We have studied that a parallelogram is a quadrilateral in which pair of opposite sides are parallel.
The other properties of a parallelogram are:
1) Each diagonal of a quadrilateral divided it into two congruent triangles.
We have illustrated this through a diagram. Suppose we have a parallelogram ABCD where AD is parallel to BC and AB is parallel to DC. AC and BD are the diagonals of the parallelogram.
Diagonal AC divides parallelogram ABCD into ΔABC and ΔADC whereas diagonal BD divides parallelogram ABCD into ABD and ΔDBC. We take ΔABD and ΔDBC and prove them congruent. We know that AB is parallel to DC, thus diagonal BD acts as a transversal for the parallel lines.
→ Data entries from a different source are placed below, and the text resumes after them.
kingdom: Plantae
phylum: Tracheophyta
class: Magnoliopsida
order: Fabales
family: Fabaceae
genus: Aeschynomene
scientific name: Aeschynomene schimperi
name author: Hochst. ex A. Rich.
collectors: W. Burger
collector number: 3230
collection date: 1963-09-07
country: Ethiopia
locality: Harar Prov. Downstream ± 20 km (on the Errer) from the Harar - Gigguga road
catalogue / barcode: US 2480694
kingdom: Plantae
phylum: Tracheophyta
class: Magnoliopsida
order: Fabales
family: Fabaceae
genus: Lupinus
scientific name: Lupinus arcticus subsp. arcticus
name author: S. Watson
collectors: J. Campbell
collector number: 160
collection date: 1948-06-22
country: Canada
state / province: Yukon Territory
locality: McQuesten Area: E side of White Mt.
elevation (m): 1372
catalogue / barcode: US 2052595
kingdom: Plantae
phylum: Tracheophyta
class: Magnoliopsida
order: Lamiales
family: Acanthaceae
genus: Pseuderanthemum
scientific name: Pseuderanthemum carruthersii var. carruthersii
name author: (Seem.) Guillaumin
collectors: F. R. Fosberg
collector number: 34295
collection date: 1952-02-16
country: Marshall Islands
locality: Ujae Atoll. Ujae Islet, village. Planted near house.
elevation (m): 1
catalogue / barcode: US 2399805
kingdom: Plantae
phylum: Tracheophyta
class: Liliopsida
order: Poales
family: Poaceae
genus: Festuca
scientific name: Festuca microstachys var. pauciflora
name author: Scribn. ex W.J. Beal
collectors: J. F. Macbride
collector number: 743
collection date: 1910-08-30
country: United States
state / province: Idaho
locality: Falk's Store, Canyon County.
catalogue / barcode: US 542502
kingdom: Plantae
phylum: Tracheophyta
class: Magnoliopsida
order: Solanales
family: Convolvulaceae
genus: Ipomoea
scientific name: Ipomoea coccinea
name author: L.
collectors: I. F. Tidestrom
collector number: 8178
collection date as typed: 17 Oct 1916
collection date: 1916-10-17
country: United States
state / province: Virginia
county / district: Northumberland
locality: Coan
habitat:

∠ABD will thus be equal to ∠BDC. (Alternate angles)
And ∠ADB = ∠DBC (alternate angles). BD is common to both so BD = BD.
Thus ΔABD is congruent to ΔBDC by the ASA rule.
2) Opposite angles of a parallel are equal.
We have illustrated this through a parallelogram ABCD. In the previous example we saw that by the property of alternate angles, ∠ABD = ∠BDC and ∠ADB = ∠DBC. Therefore ∠ABC = ∠ADC. In this way opposite angles of a parallelogram are equal.
3) Diagonals of a parallelogram bisect each other.
We can illustrate this through an example. suppose we have a parallelogram ABCD where AC and BD are two diagonals that meet at point O. to prove that AO = OC and DO = OB, we will have to prove ΔAOB congruent to ΔOBC.
We know that AB is parallel to DC and AD is parallel to BC. Diagonals AC and BD act as transversals to these parallel lines. Therefore,
∠DAO = ∠BCO (alternate angles)
∠ADO = ∠OBC (alternate angles)
∠ AOD = ∠BOC (vertically opposite angles)
Thus, ΔAOB is congruent to ΔOBC.
When two triangles are congruent, their corresponding sides are in equal ratio. Since AD = BC (opposite sides of a parallelogram are equal). Therefore,
AO = OC and
DO = OB.
Thus, diagonals AC and BD intersect each other.
A rhombus is quadrilateral with all sides equal. It is a type of parallelogram in which a pair of adjacent sides is equal. Since a rhombus is a parallelogram all properties of a parallelogram apply to a rhombus. Further, in a rhombus, the diagonals bisect each other perpendicularly.
Conversely, any quadrilateral where the two diagonals bisect each other at right angles will be a rhombus.
A rectangle is a special type of parallelogram. All properties of a parallelogram apply to a rectangle as well. In addition in a rectangle, each of the angles is equal to 90º. The diagonals of a rectangle are equal and bisect each other.